Сообразно с этим 15 августа около 100 бомбардировщиков в сопровождении 40 истребителей Me-110 были брошены против долины реки Тайн. Одновременно более 800 самолетов было направлено на юг, чтобы сковать все наши силы, которые, по предположениям немцев, уже были там сосредоточены. Но тут прекрасно оправдала себя дислокация истребительной авиации, разработанная Даудингом. Эта опасность была предусмотрена. Семь эскадрилий истребителей «харрикейн» и «спитфайр» были отведены из района интенсивных боев на юге на отдых и одновременно для охраны севера. Они понесли серьезные потери и тем не менее очень не хотели выходить из боя. Летчики всячески доказывали, что они не устали. Но они получили неожиданное утешение. Эти эскадрильи смогли встретить атакующих, когда те пересекали побережье. Было сбито 30 немецких самолетов, главным образом тяжелых бомбардировщиков («Хейнкель-111», каждый с экипажем из четырех человек, хорошо подготовленных), тогда как у англичан было только двое раненых летчиков.

Предусмотрительность маршала авиации Даудинга, командовавшего истребительной авиацией, заслуживает наивысшей похвалы. Больше уже никогда не предпринимались попытки совершить налет за пределами радиуса действия истребителей сопровождения высшего класса. С тех пор весь район к северу от Уоша в дневное время находился в безопасности.

15 августа произошло крупнейшее за тот период войны сражение в воздухе: было проведено пять ожесточенных боев на фронте в 500 миль. Это был действительно критический день. На юге в боях участвовали все наши 22 эскадрильи, многие из них по два, а некоторые по три раза. Потери немцев вместе с теми, которые они понесли на севере, составили 76 самолетов против наших 34. Это, безусловно, было бедствием для германской авиации.

Надо полагать, что руководители германской авиации с тревогой оценивали последствия этого поражения, служившего плохим предзнаменованием на будущее. Однако главным объектом германских военно-воздушных сил по-прежнему был Лондонский порт — вся эта колоссальная цепь доков с огромным количеством судов и крупнейший город мира; чтобы попасть в него, не требовалось особой точности.

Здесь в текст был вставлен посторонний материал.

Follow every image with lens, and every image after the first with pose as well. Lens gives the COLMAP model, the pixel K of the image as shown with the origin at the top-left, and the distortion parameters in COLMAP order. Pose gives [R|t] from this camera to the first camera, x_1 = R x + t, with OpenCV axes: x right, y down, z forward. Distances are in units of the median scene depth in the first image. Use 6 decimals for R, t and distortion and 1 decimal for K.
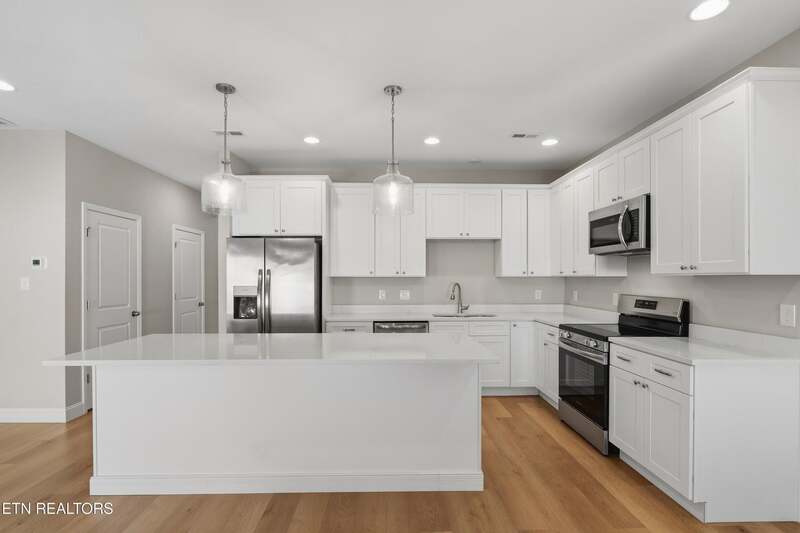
lens RADIAL K [[373.9, 0, 391.8], [0, 373.9, 277.9], [0, 0, 1]] dist [-0.005367, 0.000194]
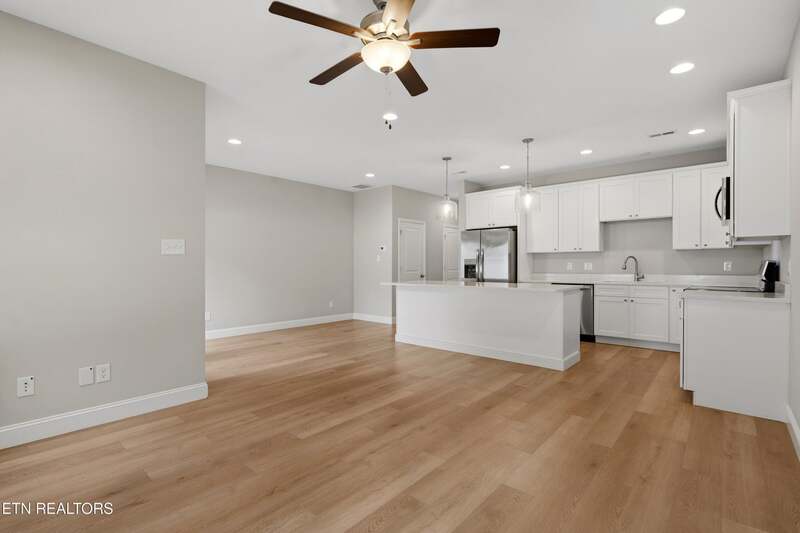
lens RADIAL K [[373.9, 0, 400.2], [0, 373.9, 266.5], [0, 0, 1]] dist [-0.005367, 0.000194]
pose [[0.739123, 0.001079, -0.673570, 0.454215], [0.001985, 0.999991, 0.003780, 0.043525], [0.673568, -0.004131, 0.739114, -0.415105]]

На протяжении этих недель напряженной борьбы и беспрерывных тревог лорд Бивербрук превосходно выполнял работу. Нужно было любой ценой пополнить эскадрильи истребителей надежными машинами. Сейчас было не время для бюрократизма и волокиты, хотя и то и другое встречалось в нашей хорошо налаженной, гладко работающей системе. В такой обстановке все замечательные качества лорда Бивербрука оказались очень ценными. Его жизнерадостность и энергия оказывали ободряющее действие на других. Я был рад иметь возможность иногда опереться на него. Он не подвел меня. Настал его час. Его энергия и дарования в сочетании с изобретательностью и умением убеждать давали возможность устранять множество препятствий. Все, что шло по каналам снабжения, направлялось вперед в бой. Новые или отремонтированные самолеты в невиданном ранее количестве поступали в эскадрильи, которые с восторгом принимали их. Во всех областях обслуживания и ремонта работы велись очень интенсивно. Я так высоко ценил заслуги Бивербрука, что 2 августа с одобрения короля предложил ему стать членом военного кабинета.

Другим министром, с которым я сотрудничал в то время, был министр труда и национальной повинности Эрнест Бевин, который должен был распоряжаться всей рабочей силой страны и воодушевлять ее. Все рабочие на военных заводах были готовы беспрекословно выполнять его указания. В октябре он также стал членом военного кабинета.

20 августа я мог доложить парламенту:

«Враг располагает, конечно, гораздо более многочисленными силами, чем мы. Однако выпуск нашей новой продукции уже значительно превышает его выпуск, а американская продукция лишь начинает поступать. Численность нашей бомбардировочной и истребительной авиации сейчас, после всех этих боев, больше, чем когда бы то ни было ранее. Мы считаем, что сможем продолжать воздушную войну до бесконечности и до тех пор, пока того пожелает противник; а чем дольше будет затягиваться эта борьба, тем быстрее мы будем приближаться сперва к равенству сил, а затем к превосходству в воздухе, от которого в значительной степени зависит исход войны».